In Trans-Atlantic, Sell’s bodyprint-based silkscreen prints swim in the tide of human migration and descent. Taking the form of a 20-foot-long horizontal scroll of cloth bounded by the coasts of Africa and the Americas, Trans-Atlantic pictures generations of migration as a flow of bodies, inherited talismans, wealth, enslavement, and genetic material. The piece invites visitors to register in a ledger, Ellis Island-style, and to join the chain of inheritance by choosing among talismans to carry with them into the world—the seeds of an invasive water plant called “devil’s heads,” metal bells, pepper sauce, and livestock ear tags. Taking the artist’s own family history as a jumping off point, Trans-Atlantic illustrates a history of migration beyond the dynamic of oppressor and oppressed. Simple relationships of dominance give way to complex webs of inheritance and descent, as humans are driven by basic desires interwoven with higher hopes.
Phil Rabovsky’s recent paintings understand inheritance as a language of visual tropes, signs and clichés that attach themselves to human bodies—a conformity we can accept or rebel against, but must engage with either way. His paintings How I Thought Audrine Wanted Me to Paint Her Before I Realized She Attached Different Meanings to Her Words (After Manet) and Venus in Ferns disassemble masterworks from the Western Canon, laying bare the codes that flatten female human beings into two-dimensional forms for visual consumption. In Venus in Ferns, a serene, self-possessed young woman is maimed into the form of a living Venus de Milo, caged in bold brushstrokes representing drapery, and cloistered into her panel of the diptych. The multi-dimensional person—for Rabovsky, the body proper—struggles against the constraints of this two-dimensional language passed down from paintings, movies and magazines, in an ancient tension born of the deep gulf between inherited ideals and individual experiences.
About the artists
Phil Rabovsky (b. 1987, Moscow, Russia) is a painter with roots in cultural theory and linguistics. Born in the frigid capital of a crumbling empire, Rabovsky moved to Upstate New York with his family at the age of four. He grew up moving between small towns in the Western Finger Lakes before coming to New York City to study art. After graduating from Columbia University in 2009 with a degree in Art and Philosophy, he took a brief hiatus in Budapest before resettling to Brooklyn. He is currently pursuing his MFA in Art Practice at the School of Visual Arts in New York City, where he is receiving a sound semiotic thrashing, and keeping one eye on the old master tradition while expanding into video, readymade sculpture, participatory works, theory and criticism. Seeing grammar everywhere he goes, Phil's work explores the intersection between language, bodies, art, and power.
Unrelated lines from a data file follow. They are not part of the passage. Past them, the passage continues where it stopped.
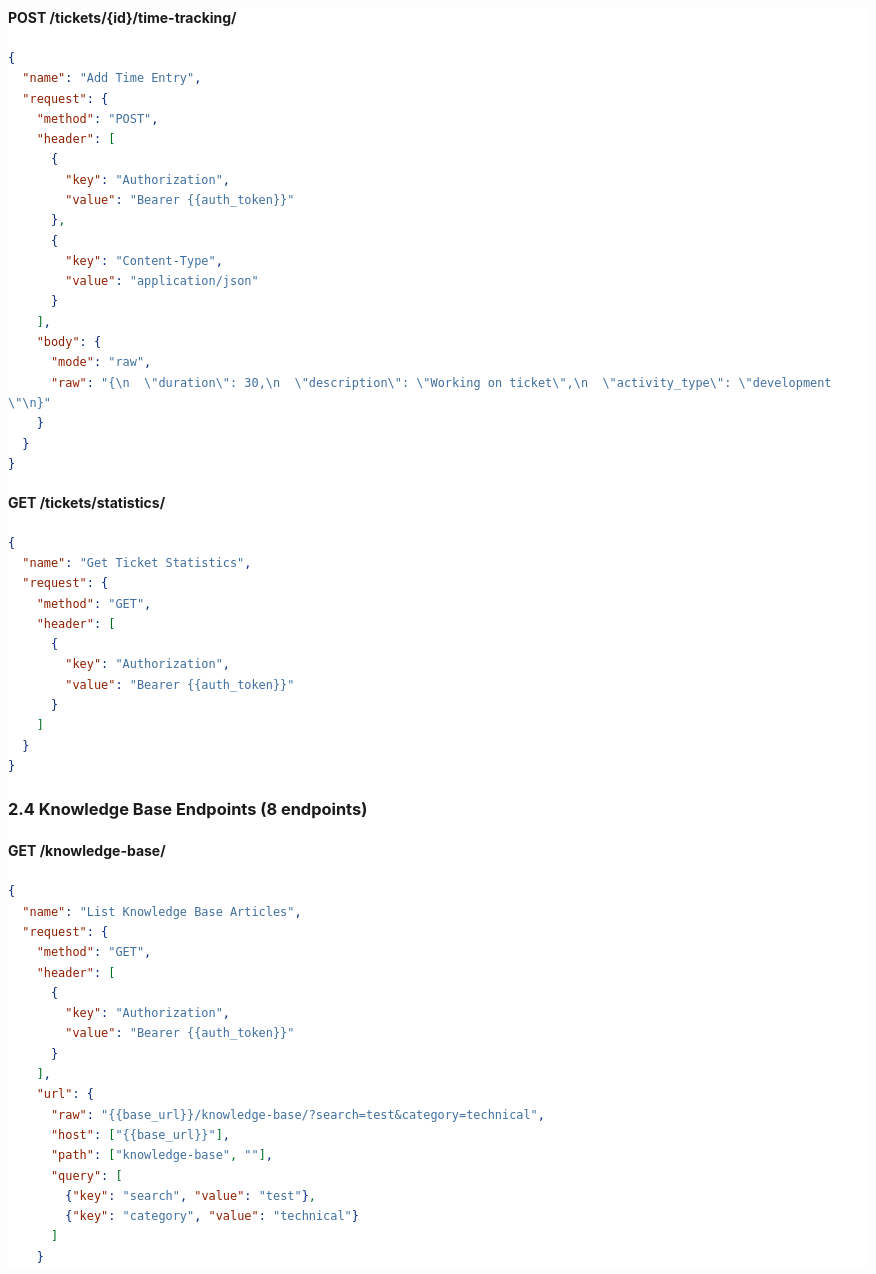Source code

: #### **POST /tickets/{id}/time-tracking/**
```json
{
  "name": "Add Time Entry",
  "request": {
    "method": "POST",
    "header": [
      {
        "key": "Authorization",
        "value": "Bearer {{auth_token}}"
      },
      {
        "key": "Content-Type",
        "value": "application/json"
      }
    ],
    "body": {
      "mode": "raw",
      "raw": "{\n  \"duration\": 30,\n  \"description\": \"Working on ticket\",\n  \"activity_type\": \"development\"\n}"
    }
  }
}
```

#### **GET /tickets/statistics/**
```json
{
  "name": "Get Ticket Statistics",
  "request": {
    "method": "GET",
    "header": [
      {
        "key": "Authorization",
        "value": "Bearer {{auth_token}}"
      }
    ]
  }
}
```

### 2.4 Knowledge Base Endpoints (8 endpoints)

#### **GET /knowledge-base/**
```json
{
  "name": "List Knowledge Base Articles",
  "request": {
    "method": "GET",
    "header": [
      {
        "key": "Authorization",
        "value": "Bearer {{auth_token}}"
      }
    ],
    "url": {
      "raw": "{{base_url}}/knowledge-base/?search=test&category=technical",
      "host": ["{{base_url}}"],
      "path": ["knowledge-base", ""],
      "query": [
        {"key": "search", "value": "test"},
        {"key": "category", "value": "technical"}
      ]
    }
```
Lane Sell (b. 1984, St. Thomas, US Virgin Islands) is founder, owner and master printer of Shoestring Press. He is a graduate of Columbia University, where he studied Classics and Visual Art. He has instructed at Columbia and New Jersey City University, and for the past five years has run Shoestring Press in Brooklyn, working with artists and members as well as instructing classes in a variety of print mediums. In 2013 and 2014, his silkscreen work won grants from Brooklyn Arts Council.